Search code examples
pythonpandasiminuit

Different output with equal input for python program when using iminuit: undefined behavior?


I encountered this wiered bugs that the iminuit cannot converge on a naive linear model. However, the real problem is, if I uncomment the line "#bins = np.linspace(0,4,25)", the result of the program is different, and it can converge.
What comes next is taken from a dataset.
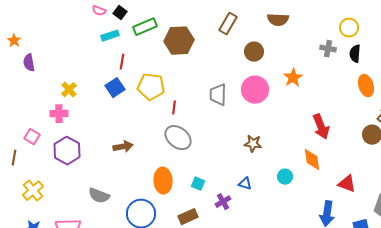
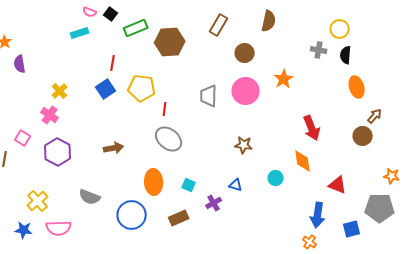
brown semicircle: (278, 20) -> (269, 21), turned -80
cyan rectangle: (110, 36) -> (80, 33), moved
pink cross: (59, 114) -> (50, 115), turned 36
yellow cross: (33, 191) -> (38, 201), moved

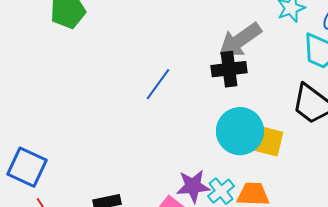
If "same input" does not produce "same output", it means there is undefined behavior, or segmentation fault. Any ideas?

import numpy as np
import scipy as sp
import scipy.special
import probfit
import pandas as pd
data = pd.read_feather('test.feather').rho2.to_numpy()
print(data)
N,bins = np.histogram(data,bins=24,range=(0,4))
#bins = np.linspace(0,4,25)
print(bins)
x = (bins[:-1]+bins[1:])/2

exposure = 3.8061025098100147
def cost(y0,k):
    global x,exposure,N
    T = (y0+k*x)*exposure
    return -2*np.sum(N*np.log(T)-T-sp.special.loggamma(N+1))

import iminuit
minimizer = iminuit.Minuit(cost,errordef=1,y0=11,k=3,limit_y0=(0,None),limit_k=(0.1,None))
minimizer.migrad()
minimizer.hesse()
minimizer.minos()
display(minimizer.fmin, minimizer.params,minimizer.merrors)
minimizer.draw_mncontour("y0","k")

output: output

Test input

test.feather.zip


Solution

  • The bug is solved. Although it looks the same using print, the types are different:

    data = pd.read_feather('test.feather').rho2.to_numpy()
    N,bins = np.histogram(data,bins=24,range=(0,4))
    

    vs

    bins = np.linspace(0,4,25)
    

    The first returns float32, and the second returns float64. The iminuit need to calculate the gradient with numerical methods, so the precision of output of cost funciton need to be at least float64.

    Best solution is

    data = pd.read_feather('test.feather').rho2.to_numpy().astype('float64')